When the foundation is done right, the rest of the project follows suit -- and nothing firms up gravel or sand foundations for patio, stone or cement projects better than a plate compactor rental.
These machines do just one thing -- compact a surface while moving forward at a speed of 65 - 70 feet per minute. Also known as soil compactor rental, plate compactor are designed to compact small, mixed material or asphalt, applying weight and vibration to establish firm, compact and level surfaces.
Beyond setting the foundation, plate compactor rentals are well-suited as a finishing tool to level the surface of stone or paver patio projects.
|Handle height:||38 inches|
|Fuel Capacity:||3.8 gallons|
|Water Tank Capacity:||11 quarts|
|Ground pressure:||Up to 3,372 pounds per square foot|
|Vibrations per minute:||5,800 per minute|
Don't plan on it -- while a rental plate compactor can it into a large trunk, don't expect to close the trunk! It's best to transport a compactor in a pickup bed or an SUV.
Compactors come in handy from the bottom of a project to the top. On a patio project, for example, after you've removed soil for the base, you'll likely want to compact the soil before you add a layer of gravel. Then you'll use the plate compactor to compact the gravel base. After that, if you're using pavers, for example, you'll use the compactor to press the stones into the base, and finally, to finish the surface by compacting to settle sand into the gaps between the pavers.While it is possible to compact gravel using a hand compactor, a power compactor really is the way to do the job right.
A landscape fabric underlayer is a good idea for at least three reasons. First, even the most tightly-fitted pavers can succumb over time to weeds between the cracks. The fabric layer is a good investment against that eventuality.

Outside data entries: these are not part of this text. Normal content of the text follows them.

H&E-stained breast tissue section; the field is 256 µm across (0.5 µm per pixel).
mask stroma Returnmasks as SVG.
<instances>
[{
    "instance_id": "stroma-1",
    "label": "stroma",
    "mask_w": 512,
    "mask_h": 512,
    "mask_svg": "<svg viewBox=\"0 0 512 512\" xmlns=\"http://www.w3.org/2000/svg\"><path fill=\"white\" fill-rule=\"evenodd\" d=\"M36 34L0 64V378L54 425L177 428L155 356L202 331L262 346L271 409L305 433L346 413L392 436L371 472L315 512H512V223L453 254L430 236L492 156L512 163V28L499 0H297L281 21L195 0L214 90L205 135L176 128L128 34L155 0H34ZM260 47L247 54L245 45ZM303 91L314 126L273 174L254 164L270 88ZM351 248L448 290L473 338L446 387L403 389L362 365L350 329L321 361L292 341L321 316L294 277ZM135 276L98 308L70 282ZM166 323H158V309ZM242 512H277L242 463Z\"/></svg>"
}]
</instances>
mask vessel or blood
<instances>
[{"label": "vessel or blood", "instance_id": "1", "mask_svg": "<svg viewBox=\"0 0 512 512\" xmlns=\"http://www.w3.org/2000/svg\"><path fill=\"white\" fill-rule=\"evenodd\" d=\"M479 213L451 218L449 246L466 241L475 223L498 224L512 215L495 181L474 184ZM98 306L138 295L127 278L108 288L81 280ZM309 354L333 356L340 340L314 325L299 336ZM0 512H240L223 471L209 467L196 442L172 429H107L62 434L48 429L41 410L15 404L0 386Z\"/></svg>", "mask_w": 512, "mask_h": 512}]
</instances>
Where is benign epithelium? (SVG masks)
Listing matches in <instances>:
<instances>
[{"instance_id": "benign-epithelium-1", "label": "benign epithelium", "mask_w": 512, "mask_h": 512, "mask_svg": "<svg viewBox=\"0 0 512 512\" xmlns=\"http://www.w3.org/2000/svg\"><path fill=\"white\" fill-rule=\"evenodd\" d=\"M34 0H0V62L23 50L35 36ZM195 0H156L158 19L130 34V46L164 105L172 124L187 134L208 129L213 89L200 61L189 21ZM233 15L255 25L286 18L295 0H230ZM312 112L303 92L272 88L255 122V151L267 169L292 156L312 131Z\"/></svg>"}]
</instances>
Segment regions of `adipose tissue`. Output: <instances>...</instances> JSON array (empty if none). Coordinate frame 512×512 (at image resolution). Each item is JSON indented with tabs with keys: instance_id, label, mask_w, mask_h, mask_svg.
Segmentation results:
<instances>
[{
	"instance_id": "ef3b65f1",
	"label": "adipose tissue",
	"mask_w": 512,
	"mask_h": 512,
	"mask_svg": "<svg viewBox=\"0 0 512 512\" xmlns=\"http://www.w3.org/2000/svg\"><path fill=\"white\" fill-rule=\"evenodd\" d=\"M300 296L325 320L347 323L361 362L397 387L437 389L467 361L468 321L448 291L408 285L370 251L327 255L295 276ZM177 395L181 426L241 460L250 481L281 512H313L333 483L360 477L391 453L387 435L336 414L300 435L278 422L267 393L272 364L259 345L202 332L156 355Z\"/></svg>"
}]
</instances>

Second, when some soils get waterlogged, unsightly silt can seep up through the compacted gravel and pavers. The fabric barrier can help prevent that. Last, it adds greater stability to the foundation and reduces the chances that the paver surface will become irregular and uneven.
In advance of renting a plate compactor make sure your area is prepped and ready. For example, is most likely that you'll want to clear away a layer of sod or dirt in the project area. Recommendations and projects vary, but generally if you're working on a project like a stone patio or path, you'll want to remove 6 to 12 inches of material to allow for the gravel under-layer and the finished surface.
This is a good-sized machine and generally it will go through the fuel in the tank within two hours. Get gas in advance to you don't have to stop the project halfway through to get a refill.
Consider putting a conduit underneath the base -- The last thing anyone wants to do to their completed paver patio is to dig any part of it up. If you think you'll ever add additional features such as lighting or sprinkler systems, which would involve running a line or pipe under your patio, consider placing a piece of conduit, such as a 2- or 3-inch PVC pipe underneath the surface of your sub-base. Far simpler to snake a line through the conduit than to dig up your perfectly fitted interlocking pavers.
DO: When laying a foundation, plan on running the compactor over your project area at least three or four times. After the first run or two, take a look for shallow spots that may require additional gravel.
DO: Read the manufacturer's owners or operations manual.
DO: Use the rental compactor to apply layers of material. A good rule of thumb is to compact layers of about 1 inch. When the compactor starts hopping or jumping instead of vibrating, cease operations, and add another layer to compact, if needed.